_Provided entries_
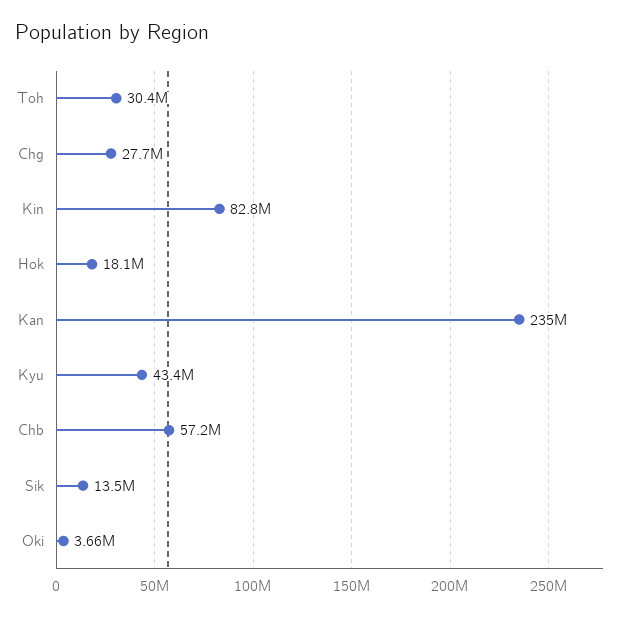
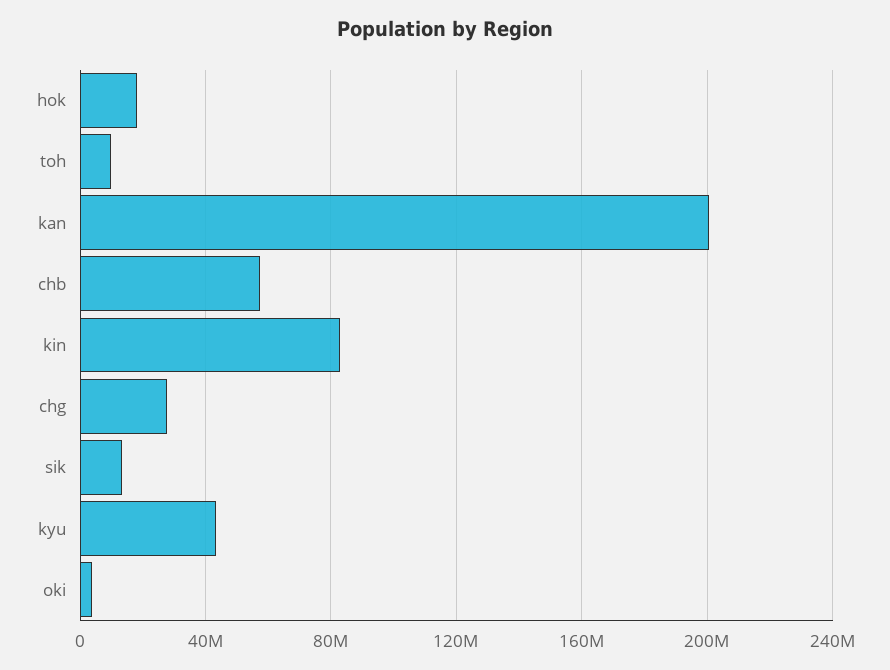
  {
-   "Toh": 30400000,
+   "Toh": 10000000,
    "Chg": 27700000,
    "Kin": 82800000,
    "Hok": 18100000,
-   "Kan": 235000000,
+   "Kan": 200000000,
    "Kyu": 43400000,
    "Chb": 57200000,
    "Sik": 13500000,
    "Oki": 3660000
  }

_Prompt_
Return the entries above in full and unchanged, omitting every image.

_Reply_
  {
-   "Toh": 30400000,
+   "Toh": 10000000,
    "Chg": 27700000,
    "Kin": 82800000,
    "Hok": 18100000,
-   "Kan": 235000000,
+   "Kan": 200000000,
    "Kyu": 43400000,
    "Chb": 57200000,
    "Sik": 13500000,
    "Oki": 3660000
  }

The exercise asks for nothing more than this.